North Korea | Rodman brings gifts to Kim, including President’s book ‘The Art of the Deal’

Former NBA basketball star Dennis Rodman presents gifts comprising of autographed basketball jerseys, bath soaps and two books, titled “Where’s Waldo?” and “Trump The Art of the Deal” to North Korea’s Sports Minister Kim Il Guk, right

Dennis Rodman has delivered a message from President Donald Trump to North Korea — sort of.

Yesterday, the former NBA player gave the country’s sports minister a copy of Trump’s book “The Art of the Deal,” a present intended for North Korean leader Kim Jong Un.

It wasn’t signed by Trump, who was Rodman’s boss for two seasons of the “Celebrity Apprentice” reality TV show. Rodman has said his visit has nothing to do with the White House.

While his previous visits in 2013 and 2014 often drew controversy, Rodman has said this week he’s just here to meet old friends and have a good time.

He and his small entourage have been spending time hanging out with young North Korean basketball players and visiting local sights.

He watched a North Korean men’s basketball team and met Sports Minister Kim Il Guk. Along with the Trump book, other gifts he presented for Kim Jong Un include a copy of “Where’s Waldo? The Totally Essential Travel Collection,” a mermaid puzzle, two sets of soap and two autographed jerseys.

Rodman also met North Korean Olympic athletes, including judo gold medalist An Kum Ae.

“All of you guys should be proud of yourselves, because, you know, a lot of people don’t give you guys credit, because this is such a small country, and not many people from North Korea can compete around the world,” Rodman said.

He continued: “But for you guys to come back here in your country, with a medal, that says a lot about North Korea, because people don’t really take North Korea so seriously about sports or anything like that.”

Rodman, one of the only Westerners to have personally met Kim Jong Un, has been criticized for a prior trip where he sang “Happy Birthday” to Kim and suggested an American missionary was at fault for his own imprisonment in North Korea, remarks for which he later apologized.

But the sports minister made clear Rodman is viewed fondly in Pyongyang.

“In the past, our respected supreme leader met you several times and he used his precious time to watch the basketball match with the players you brought here. In the past he met you, so our people all know you well,” Kim Il Guk told Rodman. “And also we feel that you are an old friend.”

• [TASK PROMPT]: Continue the news report on Dennis Rodman's visit to North Korea, picking up after its final sentence.

• [GIVEN INFORMATION]:
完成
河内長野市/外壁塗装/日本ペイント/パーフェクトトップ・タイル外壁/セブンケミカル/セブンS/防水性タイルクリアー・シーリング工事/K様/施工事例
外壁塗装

• [WRITTEN RESPONSE]:
Rodman’s arrival esarlier this week came just hours after the North decided to release Otto Warmbier, an American university student who had been imprisoned for 15 years with hard labor for trying to steal a propaganda banner.

Officials in Washington and Pyongyang said Rodman played no role in the release. Behind-the-scenes discussions regarding Warmbier had been underway well before his visit.

Although U.S. citizens are not banned from visiting North Korea, the U.S. State Department strongly advises against it.

With Warmbier’s release, three other Americans remain imprisoned in North Korea. Eric Talmadge, Pyongyang, AP

Pyongyang says it freed us student over humanitarian reasons

North Korea said it released an American university student over “humanitarian” reasons in its first official comment since he was returned to his home state of Ohio in a coma. The state-run Korean Central News Agency said Otto Warmbier had been serving hard labor but didn’t comment on his medical condition or how the country negotiated his release with the United States. “Warmbier, who had been in hard labor, was sent back home on June 13, 2017, on humanitarian grounds according to the adjudication made on the same day by the Central Court of the DPRK,” the agency said in the one-sentence report, referring to North Korea by its official name, the Democratic People’s Republic of Korea. The 22-year-old Warmbier, a University of Virginia undergraduate, was convicted and sentenced to 15 years in prison in a one-hour trial in the Supreme Court in March 2016. He was medically evacuated from North Korea and arrived in Cincinnati Wednesday. His father, Fred Warmbier, told Fox News that his son was “terrorized and brutalized” and has been in a coma for more than a year.